Sweaty and trashy entertainment straight from the swamp, Giant Leeches gives you exactly what you'd want with that title. The monster mayhem is good enough as far as it goes (and the suits aren't bad), but it's really the overheated melodrama here that makes this one stick with a solid sense of location that will make you want to flip on the air conditioner no matter where you are.

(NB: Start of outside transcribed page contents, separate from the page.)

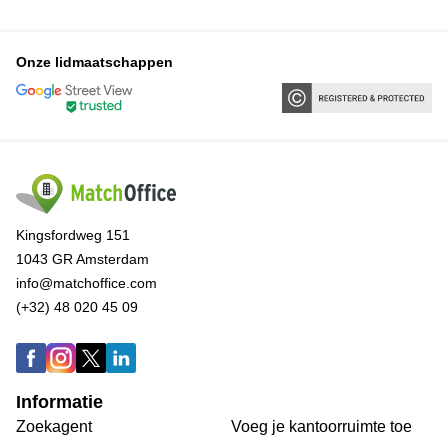
Onze lidmaatschappen
Kingsfordweg 151
1043 GR Amsterdam
info@matchoffice.com
(+32) 48 020 45 09
Informatie
Zoekagent
Voeg je kantoorruimte toe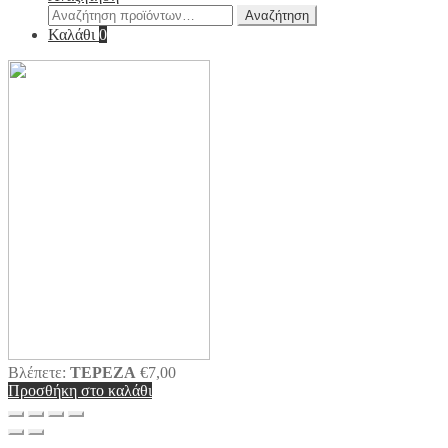
Αναζήτηση
Αναζήτηση
για:
Καλάθι
0
Βλέπετε:
ΤΕΡΕΖΑ
€
7,00
Προσθήκη στο καλάθι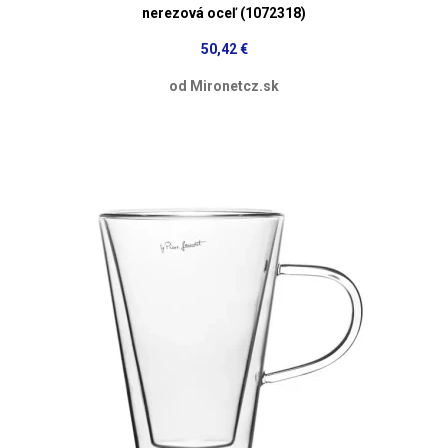
nerezová oceľ (1072318)
50,42 €
od Mironetcz.sk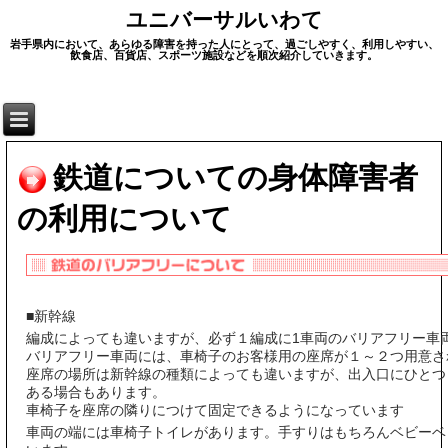
ユニバーサルいわて
岩手県内において、あらゆる障害を持った人にとって、過ごしやすく、利用しやすい、
飲食店、百貨店、スポーツ施設などを順次紹介していきます。
鉄道についての身体障害者
の利用について
■新幹線
編成によっても違いますが、必ず１編成に1車両のバリアフリー車
バリアフリー車両には、車椅子のお客様用の座席が１～２つ用意さ
座席の場所は新幹線の種類によっても違いますが、出入口にひとつ
ある場合もあります。
車椅子を座席の隣りにつけて固定できるようになっています
車両の端には車椅子トイレがあります。手すりはもちろんベビーベ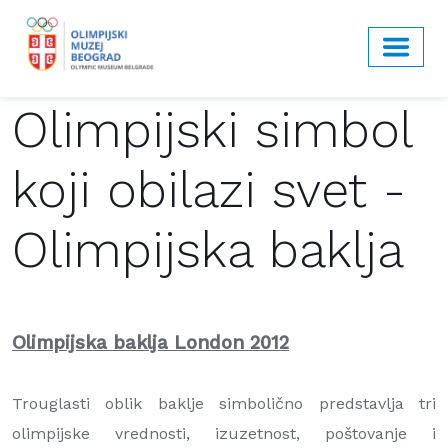
Olimpijski simbol
koji obilazi svet -
Olimpijska baklja
Olimpijska baklja London 2012
Trouglasti oblik baklje simbolično predstavlja tri
olimpijske vrednosti, izuzetnost, poštovanje i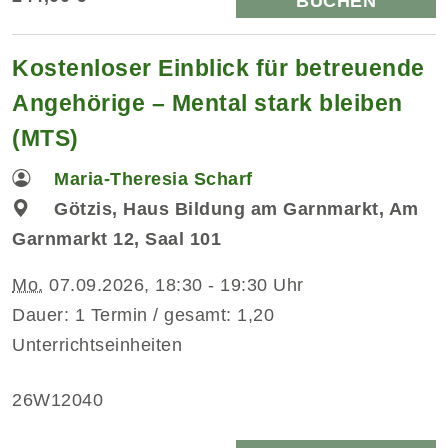
BUCHEN
Kostenloser Einblick für betreuende
Angehörige – Mental stark bleiben
(MTS)
Maria-Theresia Scharf
Götzis, Haus Bildung am Garnmarkt, Am
Garnmarkt 12, Saal 101
Mo.
07.09.2026, 18:30 - 19:30 Uhr
Dauer: 1 Termin / gesamt: 1,20
Unterrichtseinheiten
26W12040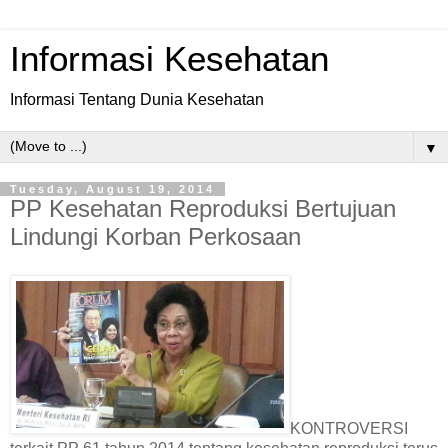
Informasi Kesehatan
Informasi Tentang Dunia Kesehatan
▼
Tuesday, August 19, 2014
PP Kesehatan Reproduksi Bertujuan
Lindungi Korban Perkosaan
KONTROVERSI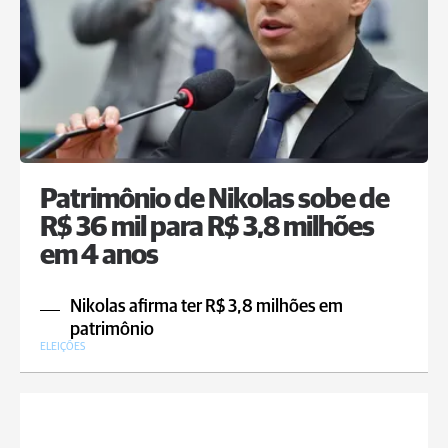
Patrimônio de Nikolas sobe de
R$ 36 mil para R$ 3,8 milhões
em 4 anos
Nikolas afirma ter R$ 3,8 milhões em
patrimônio
ELEIÇÕES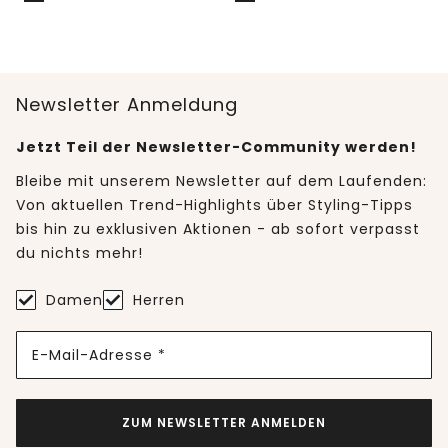
Newsletter Anmeldung
Jetzt Teil der Newsletter-Community werden!
Bleibe mit unserem Newsletter auf dem Laufenden:
Von aktuellen Trend-Highlights über Styling-Tipps
bis hin zu exklusiven Aktionen - ab sofort verpasst
du nichts mehr!
Damen
Herren
E-Mail-Adresse *
ZUM NEWSLETTER ANMELDEN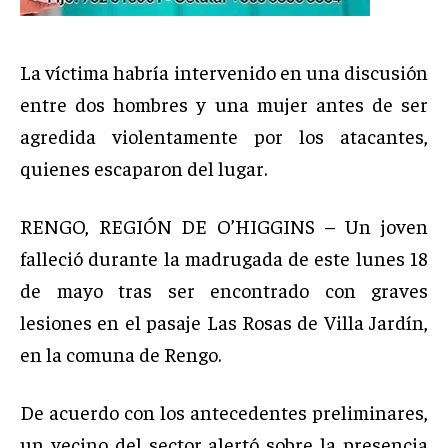
La víctima habría intervenido en una discusión
entre dos hombres y una mujer antes de ser
agredida violentamente por los atacantes,
quienes escaparon del lugar.
RENGO, REGIÓN DE O’HIGGINS – Un joven
falleció durante la madrugada de este lunes 18
de mayo tras ser encontrado con graves
lesiones en el pasaje Las Rosas de Villa Jardín,
en la comuna de Rengo.
De acuerdo con los antecedentes preliminares,
un vecino del sector alertó sobre la presencia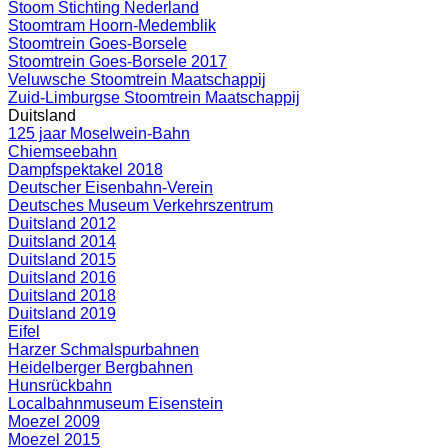
Stoom Stichting Nederland
Stoomtram Hoorn-Medemblik
Stoomtrein Goes-Borsele
Stoomtrein Goes-Borsele 2017
Veluwsche Stoomtrein Maatschappij
Zuid-Limburgse Stoomtrein Maatschappij
Duitsland
125 jaar Moselwein-Bahn
Chiemseebahn
Dampfspektakel 2018
Deutscher Eisenbahn-Verein
Deutsches Museum Verkehrszentrum
Duitsland 2012
Duitsland 2014
Duitsland 2015
Duitsland 2016
Duitsland 2018
Duitsland 2019
Eifel
Harzer Schmalspurbahnen
Heidelberger Bergbahnen
Hunsrückbahn
Localbahnmuseum Eisenstein
Moezel 2009
Moezel 2015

Both films fell into the public domain and have been around in numerous horrible VHS and DVD editions over the years. On the Film Masters release (which gives each film its own disc regardless of whether you go for Blu-ray or DVD), Blood Beast gets a very dramatic upgrade here with an impressive 4K scan of what it only cited as 35mm archival materials (mostly a 35mm original release print), it looks great and blows away anything we've had before. Viewing options are "theatrical" (1.85:1) or "TV" (1.33:1) of equal quality; to these eyes the latter is preferable framing-wise but either one is fine. Giant Leeches is simply cited as an HD master and looks the same as the one seen on an earlier German Blu-ray, though matted down a bit more to 1.85:1 here versus the earlier 1.55:1. As usual you a DTS-HD MA 2.0 English mono track and a Dolby Digital one with optional English SDH subtitles. Both films come with new audio commentaries by Tom Weaver (who also provides the thorough insert booklet essay) and interview recreation voice artists (billed as "The Weaver Players") representing his conversations over the years with various personnel. He covers plenty about the costume creations, the minutiae of the music scores by Alexander Laszlo, the director and Gene Corman, Vickers' notoriously tragic death, and plenty more (with multiple gripes in the second film about scenes where "nothing happens"). Both films also have newly reconstructed versions of their respective theatrical trailers, using the latest scans as source material. You also get the full SD episodes of MST3K for Blood Beast (91m44s) and Giant Leeches (91m37s), and in "Born from T.V.: Bernard Kowalski as a Director" (27m), C. Courtney Joyner covers the history of the Texas-born filmmaker including his development working on one-hour television programs, the lessons from episodic dramas on his features, and his career after these films including extensive work in westerns. Also included are a Vickers slideshow (2m12s), a Super 8 cutdown of Blood Beast (6m56s), a publicity slideshow for both films (2m22s), and a Blood Beast restoration comparison (2m38s).